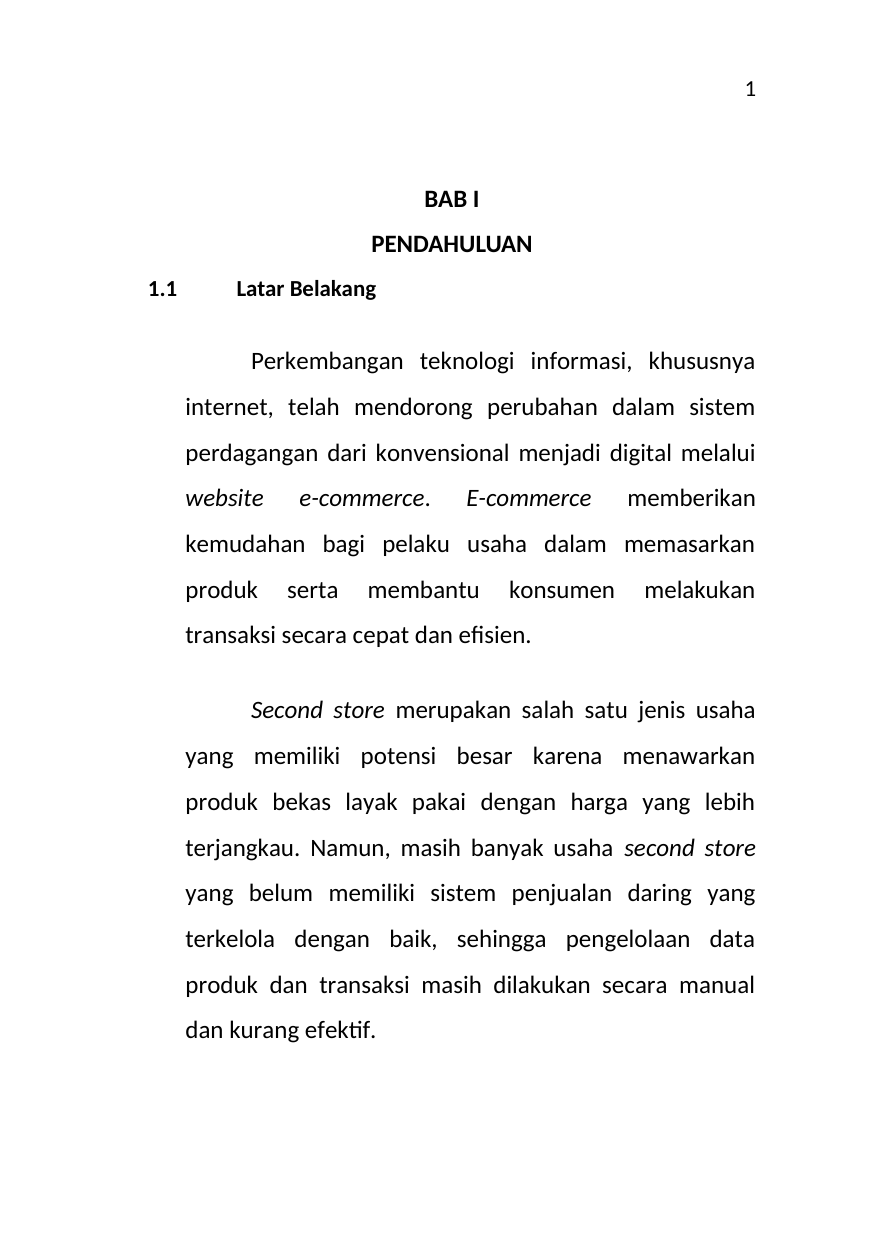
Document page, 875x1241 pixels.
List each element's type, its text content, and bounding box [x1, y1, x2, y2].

subtitle Latar Belakang [148, 274, 756, 302]
subtitle BAB I PENDAHULUAN [148, 183, 756, 259]
text Second store merupakan salah satu jenis usaha yang memiliki potensi besar karena menawarkan produk bekas layak pakai dengan harga yang lebih terjangkau. Namun, masih banyak usaha second store yang belum memiliki sistem penjualan daring yang terkelola dengan baik, sehingga pengelolaan data produk dan transaksi masih dilakukan secara manual dan kurang efektif. [185, 694, 756, 1045]
text Perkembangan teknologi informasi, khususnya internet, telah mendorong perubahan dalam sistem perdagangan dari konvensional menjadi digital melalui website e-commerce. E-commerce memberikan kemudahan bagi pelaku usaha dalam memasarkan produk serta membantu konsumen melakukan transaksi secara cepat dan efisien. [185, 345, 756, 650]
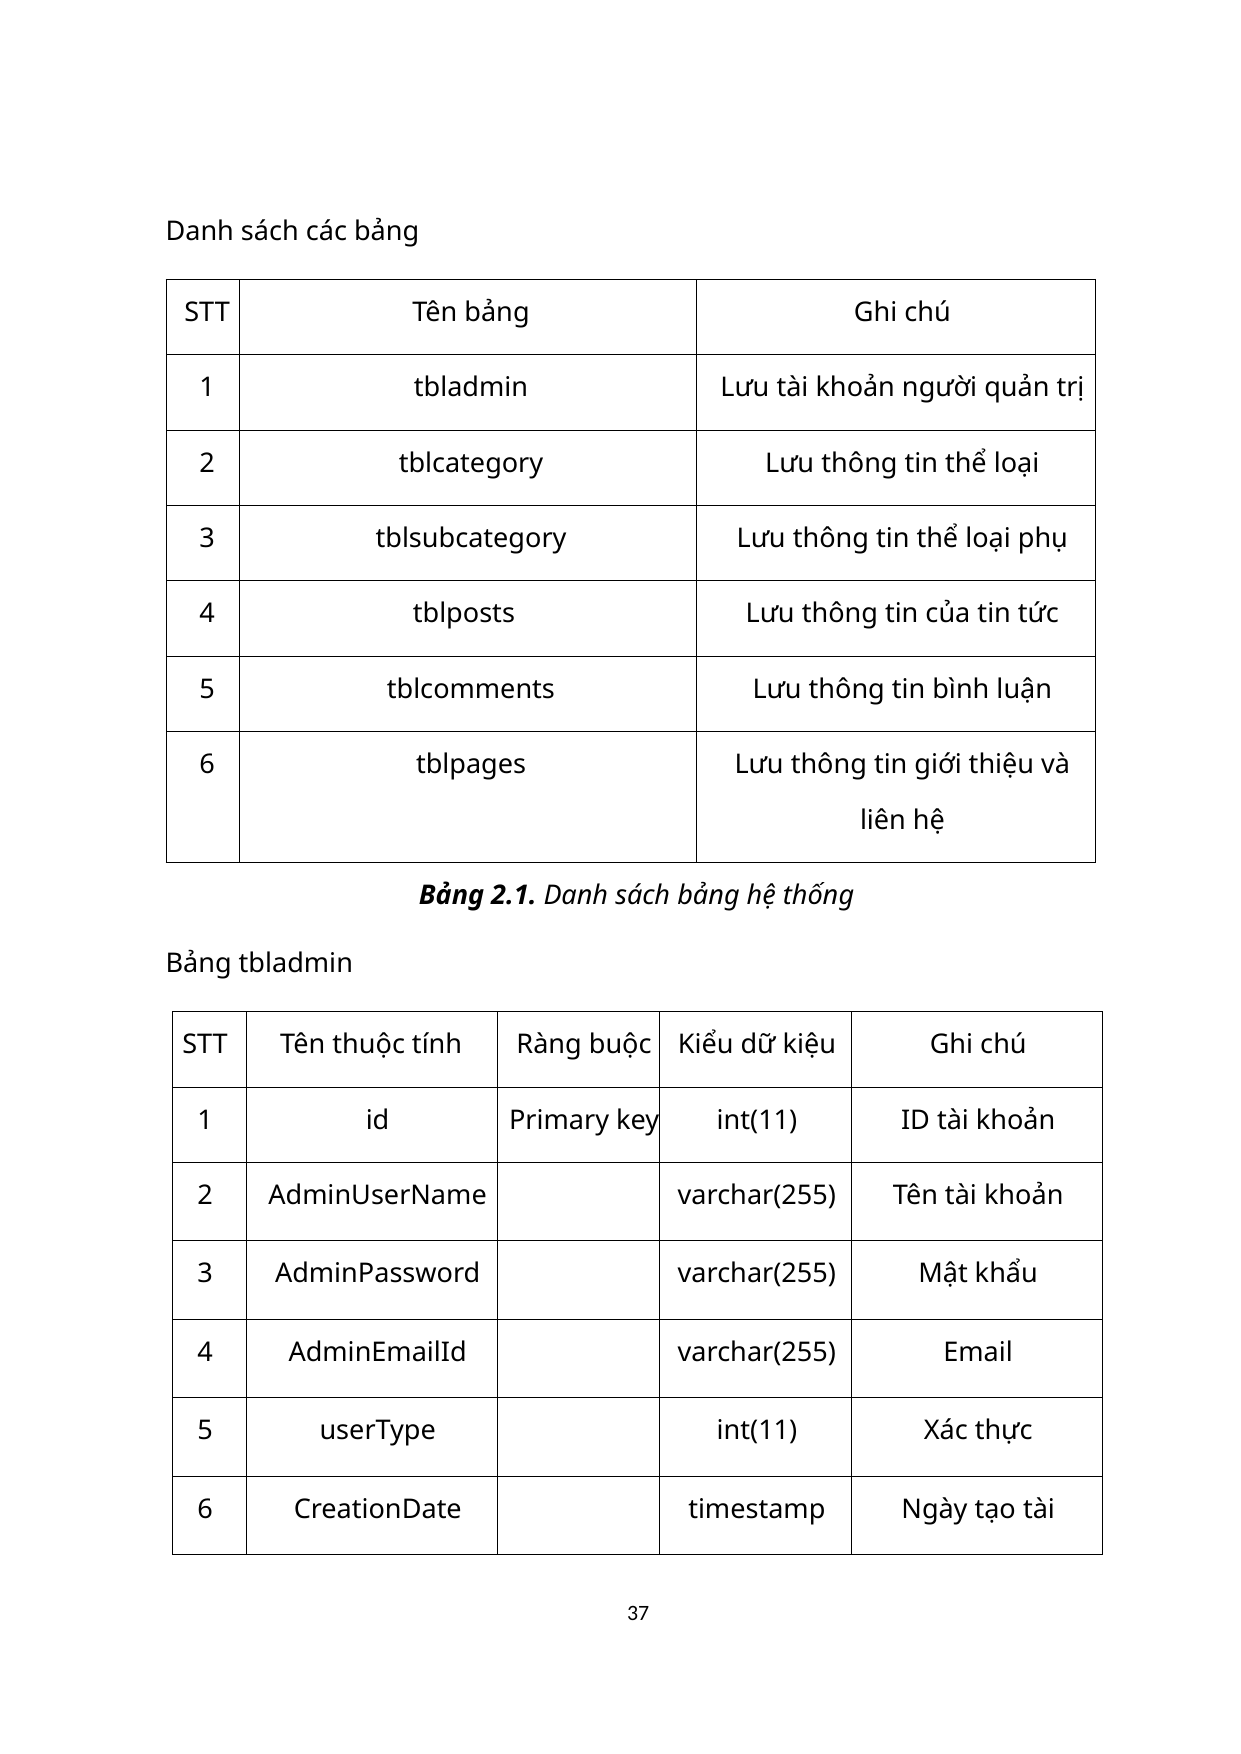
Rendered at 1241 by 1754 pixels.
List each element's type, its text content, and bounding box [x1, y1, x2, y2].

table_cell varchar(255) [660, 1163, 851, 1240]
text Bảng 2.1. Danh sách bảng hệ thống [165, 876, 1110, 912]
table_cell 5 [173, 1398, 246, 1476]
table_cell Lưu thông tin của tin tức [697, 581, 1095, 656]
table_header Ràng buộc [498, 1012, 659, 1087]
table_cell Ngày tạo tài khoản [852, 1477, 1102, 1554]
table_cell tblposts [240, 581, 696, 656]
table_cell [498, 1241, 659, 1319]
table_cell 1 [173, 1088, 246, 1162]
table_cell tbladmin [240, 355, 696, 429]
table_cell 6 [167, 732, 239, 862]
table_cell int(11) [660, 1088, 851, 1162]
table_cell 3 [173, 1241, 246, 1319]
table_cell 4 [167, 581, 239, 656]
list Bảng tbladmin [165, 943, 1148, 980]
table_cell AdminEmailId [247, 1320, 497, 1397]
table_cell timestamp [660, 1477, 851, 1554]
table_cell Lưu tài khoản người quản trị [697, 355, 1095, 429]
table_cell [498, 1477, 659, 1554]
table_cell Lưu thông tin thể loại [697, 431, 1095, 505]
table_cell tblcategory [240, 431, 696, 505]
table_cell AdminUserName [247, 1163, 497, 1240]
table_cell varchar(255) [660, 1241, 851, 1319]
table_cell varchar(255) [660, 1320, 851, 1397]
table_cell Lưu thông tin thể loại phụ [697, 506, 1095, 580]
table_cell Email [852, 1320, 1102, 1397]
table_cell 4 [173, 1320, 246, 1397]
table_cell ID tài khoản [852, 1088, 1102, 1162]
table_cell userType [247, 1398, 497, 1476]
table_header Ghi chú [852, 1012, 1102, 1087]
table_cell 6 [173, 1477, 246, 1554]
table_header Tên thuộc tính [247, 1012, 497, 1087]
table_cell int(11) [660, 1398, 851, 1476]
table_cell Xác thực [852, 1398, 1102, 1476]
subtitle Danh sách các bảng [165, 211, 1101, 248]
table_cell id [247, 1088, 497, 1162]
table_cell CreationDate [247, 1477, 497, 1554]
table_cell tblpages [240, 732, 696, 862]
table_cell 5 [167, 657, 239, 731]
table_cell AdminPassword [247, 1241, 497, 1319]
table_cell [498, 1398, 659, 1476]
table_header Tên bảng [240, 280, 696, 354]
table_header Kiểu dữ kiệu [660, 1012, 851, 1087]
table_cell [498, 1163, 659, 1240]
table_header Ghi chú [697, 280, 1095, 354]
table_cell 2 [167, 431, 239, 505]
table_cell tblcomments [240, 657, 696, 731]
table_cell tblsubcategory [240, 506, 696, 580]
table_cell Lưu thông tin bình luận [697, 657, 1095, 731]
table_cell Tên tài khoản [852, 1163, 1102, 1240]
table_cell Mật khẩu [852, 1241, 1102, 1319]
table_cell 1 [167, 355, 239, 429]
table_cell Lưu thông tin giới thiệu và liên hệ [697, 732, 1095, 862]
table_header STT [167, 280, 239, 354]
table_header STT [173, 1012, 246, 1087]
table_cell 3 [167, 506, 239, 580]
table_cell Primary key [498, 1088, 659, 1162]
table_cell 2 [173, 1163, 246, 1240]
table_cell [498, 1320, 659, 1397]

____________________

Activity: Please leave out the pictures as you reproduce the lines exactly, from the first line of the entries through the line containing "Rendered at 1241 by 1754 pixels.".

Result of the task:
Document page, 875x1241 pixels.
List each element's type, its text content, and bounding box [x1, y1, x2, y2].

subtitle Latar Belakang [148, 274, 756, 302]
subtitle BAB I PENDAHULUAN [148, 183, 756, 259]
text Second store merupakan salah satu jenis usaha yang memiliki potensi besar karena menawarkan produk bekas layak pakai dengan harga yang lebih terjangkau. Namun, masih banyak usaha second store yang belum memiliki sistem penjualan daring yang terkelola dengan baik, sehingga pengelolaan data produk dan transaksi masih dilakukan secara manual dan kurang efektif. [185, 694, 756, 1045]
text Perkembangan teknologi informasi, khususnya internet, telah mendorong perubahan dalam sistem perdagangan dari konvensional menjadi digital melalui website e-commerce. E-commerce memberikan kemudahan bagi pelaku usaha dalam memasarkan produk serta membantu konsumen melakukan transaksi secara cepat dan efisien. [185, 345, 756, 650]
Rendered at 1241 by 1754 pixels.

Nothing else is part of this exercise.